I saw all that on the JMRI web site and DCC wiki. As far as I can tell, the system used by LGB / Massoth from the early 2000s is not paged mode, but a hack on top of register mode. I've figured out how to use register mode to blind write these high registers via DecoderPro, but can't figure how to reliably read anything above 8.


----------



## Dan Pierce (Jan 2, 2008)

If I remember correctly the Lenz 55020 decoder could only have cv1-4 programmed on the 55000 mouse system. And the system used by LGB originally had the serial only mouse controller and 55000 central station. 

I have a Zimo system and can change many of the LENZ V2 decoder settings, I just did this with a LGB motor block.

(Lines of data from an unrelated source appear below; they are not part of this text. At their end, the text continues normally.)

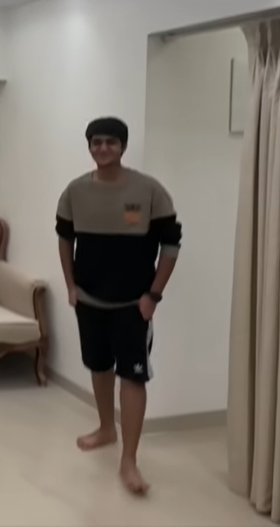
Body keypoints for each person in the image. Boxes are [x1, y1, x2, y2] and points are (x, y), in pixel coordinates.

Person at [55, 117, 183, 496]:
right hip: (89, 299)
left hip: (133, 304)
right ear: (89, 147)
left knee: (132, 376)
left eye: (111, 142)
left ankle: (129, 460)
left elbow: (171, 246)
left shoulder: (149, 191)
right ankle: (106, 428)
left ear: (123, 147)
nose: (103, 148)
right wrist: (71, 286)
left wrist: (153, 295)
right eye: (96, 142)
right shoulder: (75, 191)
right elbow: (65, 240)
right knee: (99, 366)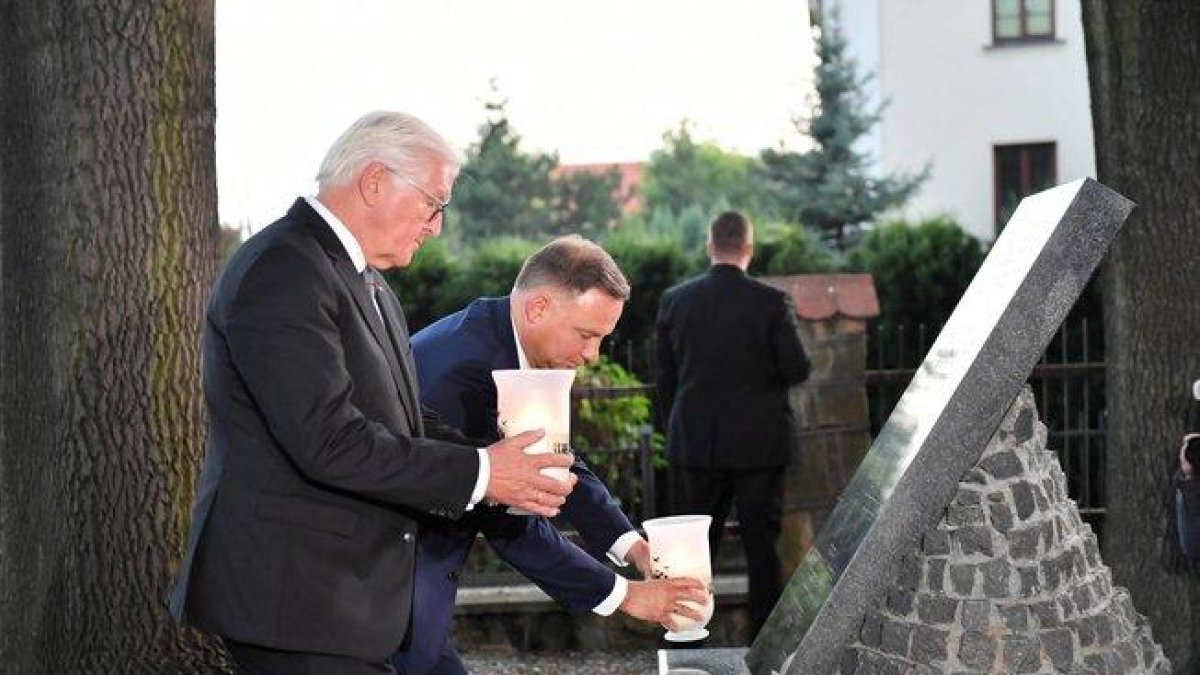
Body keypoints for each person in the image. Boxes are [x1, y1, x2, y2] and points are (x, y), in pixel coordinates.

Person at [169, 111, 578, 675]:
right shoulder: (283, 269)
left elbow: (405, 420)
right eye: (433, 203)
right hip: (294, 600)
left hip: (335, 601)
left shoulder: (366, 281)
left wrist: (501, 467)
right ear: (375, 181)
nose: (436, 226)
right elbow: (330, 441)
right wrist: (484, 473)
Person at [391, 236, 707, 674]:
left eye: (601, 339)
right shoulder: (465, 372)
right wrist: (625, 595)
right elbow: (507, 518)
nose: (592, 355)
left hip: (412, 588)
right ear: (538, 307)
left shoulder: (500, 338)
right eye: (586, 335)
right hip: (382, 588)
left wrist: (634, 547)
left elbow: (556, 460)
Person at [654, 210, 811, 640]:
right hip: (760, 445)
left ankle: (687, 636)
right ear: (749, 249)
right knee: (762, 548)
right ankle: (764, 642)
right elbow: (797, 368)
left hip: (697, 444)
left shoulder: (675, 301)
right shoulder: (771, 302)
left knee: (693, 549)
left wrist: (678, 425)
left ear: (710, 246)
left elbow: (664, 377)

Some interesting info on 55020 decoders:
Some 55020 MTS decoders look different than others. What is the difference?
LGB continuously improve their product line. This includes the MTS Decoders. The main functions of all 55020 decoders are the same. However, there are some slight differences:
- V1 (labeled "LGBE1_V1," rare, only few made): Don`t connect smoke generator directly to the function pins, but use relay as shown in instructions. (I never found the 'LENZ' instructions)
- V2 (labeled "LGBE1_V2"): Connect smoke generator directly to function pins (no matter what the instructions say).
- V3 (labeled "LGBE1_V3"): Same as V2, but using different electronic components.
- ME1-1 (no "V" number, sticker with a serial number): Same as V3, but advanced functions can be programmed.


----------



## Andrew_au (Jul 27, 2021)

The 70255 starter set is MTS-II, but only serial. I haven't been able to track down any official CV information about the decoders, but they behave as if they are LGB 55021 (Massoth) MTS-II decoders, based on defaults for CVs 1-5 and the behaviour when I write certain CVs (e.g. CV 5 scales up to 255 while the spec for the 55020 says it maxes out at 127). I haven't opened the engines up to examine the decoders for markings.


----------



## Greg Elmassian (Jan 3, 2008)

Dan, I stole your 55020 info for my site. I gave you credit of course. I hope this is ok, very interesting data on this old decoder.

Greg


----------



## Dan Pierce (Jan 2, 2008)

It is always OK to take my info and place it on your site. Some of my info was originally in 'LGB' notes, some from other peoples posts.


----------



## Andrew_au (Jul 27, 2021)

Now I'm even more confused. Set up the z21 and JMRI DecoderPro with a programming track and put the steam loco on it. Everything works fine in direct mode - I can read & write all the registers without needing to do anything odd.

For referece: CV 8 = 123, CV 7 = 13, CV 106 = 36.

Also, another useful document: http://reutimann-ch.ch/pdf/onboardCV.pdf - copy of the 2004 document that is no longer on the LGB site listing the CV values supported by the onboard decoders.

Question: does anyone know what values should be set in CV 49/50 (lighting terminal voltage) and 56 (smoke generator voltage) and 57 (smoke generator control)? I speculatively set 49/50 to the defaults for the 55021 (32), but I think they might be wrong. It says that 5V lights should be 5 and 19V lights should be 29. Which does the loco have? And what about the smoke generator?


----------



## Dan Pierce (Jan 2, 2008)

The 70255 came with 2 engines and I have the yellow diesel engine (20900.1). This set is not as ancient as one would think (made in 2006). The diesel engine can be programmed with 128 speed steps and is not the 55020 or 55021 decoder in mine. My address on that loco is 3005, (the number on the side) and is set to 128 speed steps.


----------